The installation comprised three works, each highlighting a different urban issue: Gulp (bottled water consumption), Glitch (noise pollution), and Gaze (light pollution). These concepts were presented on a small scale, however each has the potential to scale to a larger public artwork, embedded in the city.

Gaze - light pollution

Roughly 5,000 stars are visible from Earth – yet if you live in a city, you wouldn't know it. More than 80% of the world's population lives under light-polluted skies, clouded by skyglow which grows as rapidly as our well-lit cities.

Gaze encourages urban citizens to consider their role in diminishing the visible night sky. Visitors sit in one of the chairs provided, rocking back to view the projection of a night sky above. As they recline, the stars begin to appear, as the "light pollution" surrounding them diminishes. The amount of pollution corresponds to the angle of the chair, allowing them to alter the level of pollution through their own input.
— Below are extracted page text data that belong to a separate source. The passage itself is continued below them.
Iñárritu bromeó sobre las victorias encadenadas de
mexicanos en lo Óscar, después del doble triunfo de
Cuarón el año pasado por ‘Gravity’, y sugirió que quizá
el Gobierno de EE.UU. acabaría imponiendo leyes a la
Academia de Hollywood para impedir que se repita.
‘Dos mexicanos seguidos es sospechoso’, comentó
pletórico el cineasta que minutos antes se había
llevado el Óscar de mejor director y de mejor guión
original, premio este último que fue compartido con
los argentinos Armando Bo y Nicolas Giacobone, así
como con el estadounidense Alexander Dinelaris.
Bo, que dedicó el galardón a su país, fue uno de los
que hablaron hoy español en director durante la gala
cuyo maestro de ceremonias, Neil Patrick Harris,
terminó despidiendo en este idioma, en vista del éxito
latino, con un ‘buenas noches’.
In Austria, 809.7 million litres of bottled water were consumed in 2015 alone, each bottle requiring about 2,000 times more energy to produce than tap water. Austria holds the highest possible ranking for water access and sanitation in the world, so why are Austrians drinking out of plastic?

Gulp is a concept simulation of a real vending machine which would be placed in high traffic urban areas. The vending machine would dispense empty bottles, with a label providing information such as where the city sits on the Global Tap Water Access and Sanitation Score, the toxic and wasteful "ingredients" of a plastic bottle, and possible nearby water sources where the bottle could be filled. By seeking out these water sources, citizens are prompted to question their own purchasing habits, and become aware of the availability and quality of their municipal water sources. The $2 paid for the bottle would be donated to improving water sources in a country at the bottom of the global scale.

Noise pollution – ever heard of it? Urban noise presents an underestimated threat, not only to our quality of life but also to our short and long-term health, yet we seldom stop to contemplate the sounds that litter our concrete jungles.

Glitch is an intervention that highlights noise pollution in urban spaces by creating real-time sound glitches experienced from inside transparent parabolic domes, positioned in highly populated city centres. These domes were replaced by headphones for the presentation of the concept at Ars Electronica. The design of the dome allows you to see the world as it is whilst the audio glitches draws your attention to the omnipresent noise that surrounds us and that we filter out, as a way to manage living in a noise polluted environment. Each of the three domes presents a different sound "glitch" – pitch shift, real-time lag, or the transposition of environmental sounds from another location.